Citi highlighted that the global economy's adaptability, flexibility, and capacity to adjust to shocks are greater than in the past. The shock required to trigger a recession is now more substantial, attributed to the enhanced resilience of businesses and households.
Private Sector Leads Adaptation
Economic resilience would depend less on governmental policy, which is limited by high public debt and stagflation risks. Instead, it would rely more on the private sector's capacity to adapt.
This includes companies adjusting supply chains and managing costs, while households reduce spending, conserve energy, and switch to alternative resources. The brokerage also pointed out that the global economy has previously managed sustained periods of high oil prices without slipping into recession.
Potential Scenarios and Caveats
Citi's baseline forecast suggests the economy could absorb an oil shock nearing $100 per barrel, with growth slowing but remaining positive. In a more severe scenario, oil prices at approximately $110 for several months could push global growth below 2% and increase the risk of recession.

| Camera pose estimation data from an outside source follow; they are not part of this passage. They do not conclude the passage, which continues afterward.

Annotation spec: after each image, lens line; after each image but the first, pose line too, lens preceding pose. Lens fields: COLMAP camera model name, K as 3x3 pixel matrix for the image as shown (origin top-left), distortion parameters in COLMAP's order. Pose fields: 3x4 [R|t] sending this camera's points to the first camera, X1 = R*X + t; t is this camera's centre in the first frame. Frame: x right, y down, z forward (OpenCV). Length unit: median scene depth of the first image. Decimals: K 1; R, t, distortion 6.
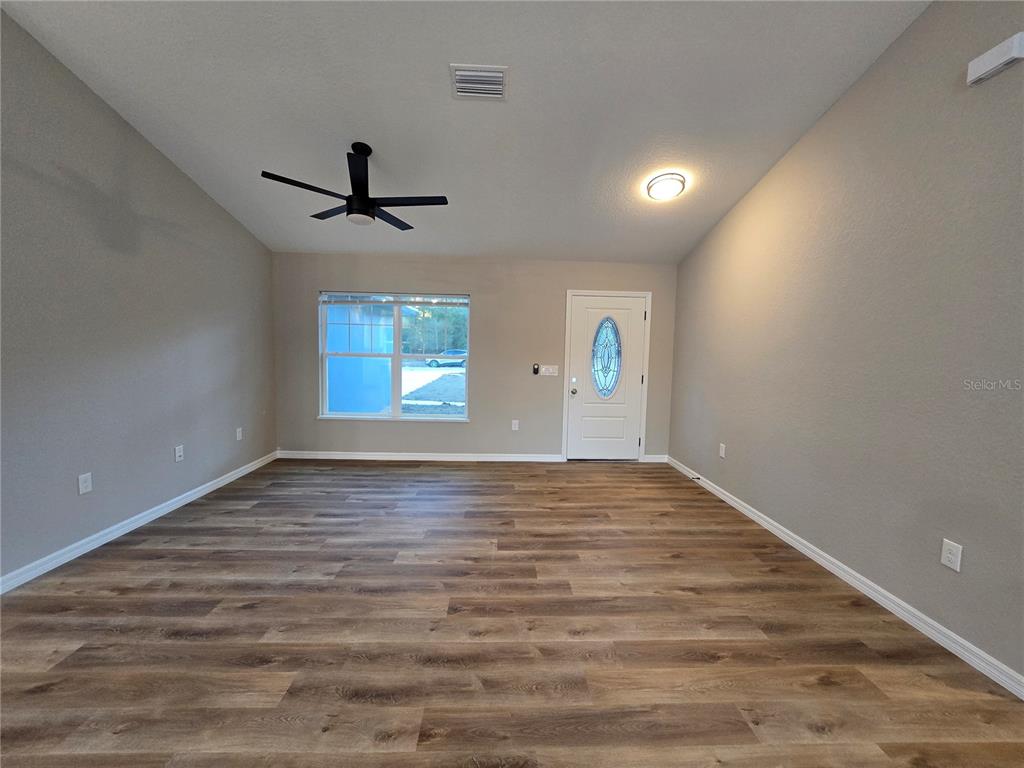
lens RADIAL K [[420.6, 0, 508.0], [0, 420.6, 382.5], [0, 0, 1]] dist [-0.008092, 0.001529]
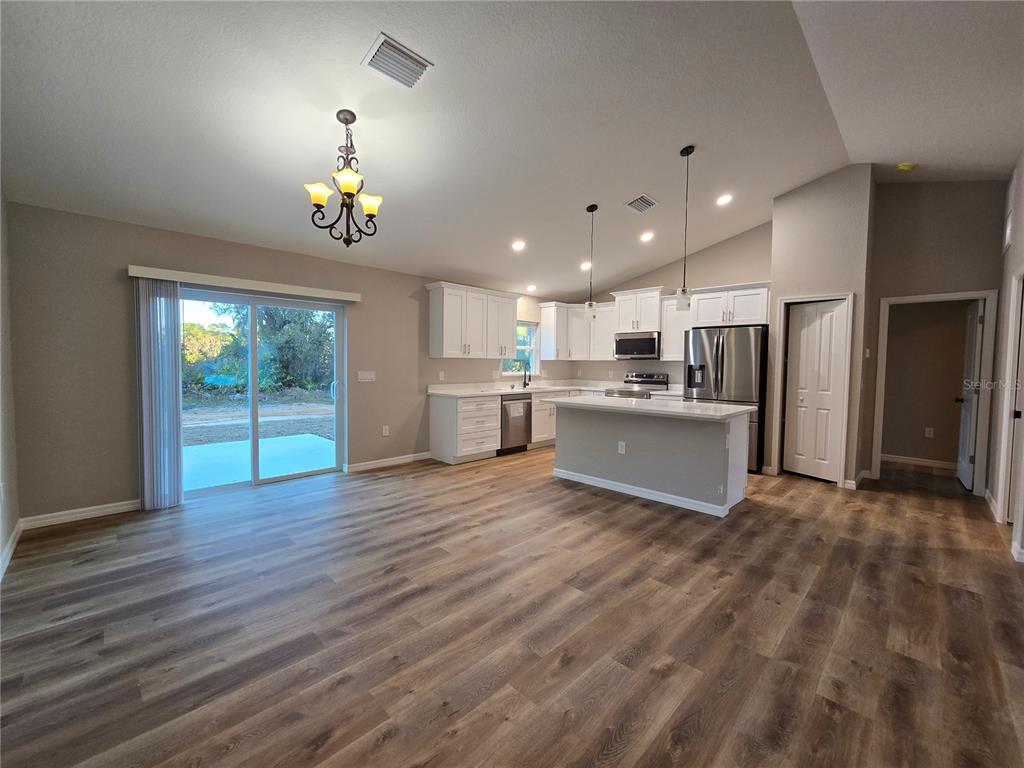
lens RADIAL K [[420.6, 0, 512.1], [0, 420.6, 382.5], [0, 0, 1]] dist [-0.008092, 0.001529]
pose [[-0.728208, 0.002127, -0.685353, 0.560638], [-0.082607, 0.992432, 0.090852, -0.006620], [0.680359, 0.122775, -0.722522, 0.545237]]
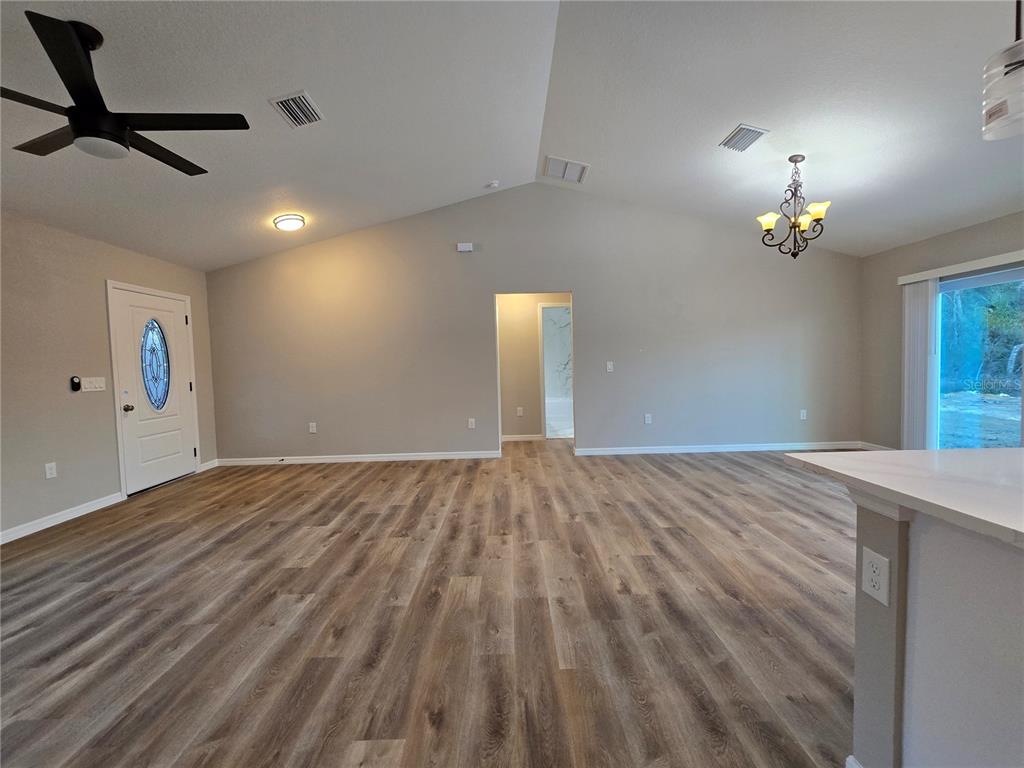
lens RADIAL K [[420.6, 0, 521.6], [0, 420.6, 389.9], [0, 0, 1]] dist [-0.008092, 0.001529]
pose [[0.002852, -0.089142, 0.996015, -1.053044], [0.106729, 0.990357, 0.088330, -0.005680], [-0.994284, 0.106052, 0.012339, 0.401008]]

Citi cautioned that even with increased resilience, the global economy isn't completely protected from adverse outcomes. The magnitude of the shock needed to cause significant economic damage is larger than it was a decade or two ago, but a substantial challenge still exists.
Strait of Hormuz: A Critical Chokepoint
The situation in the Strait of Hormuz, a critical chokepoint for global oil transit, remains a key factor. Any disruption there carries significant implications, ranging from escalating energy costs and inflation pressures to impacting global trade flows.
The concentration of oil tankers and cargo ships in the area underscores the importance of the situation. The world is watching these developments closely. The ability of the global economy to manage such a disruption will depend on its underlying strength and the adaptability of businesses and consumers.
The capacity of nations to tap strategic reserves and boost production elsewhere will also be critical. Furthermore, the role of international cooperation in managing any crisis will be vital in protecting the global economy. All these factors would together shape the eventual economic fallout.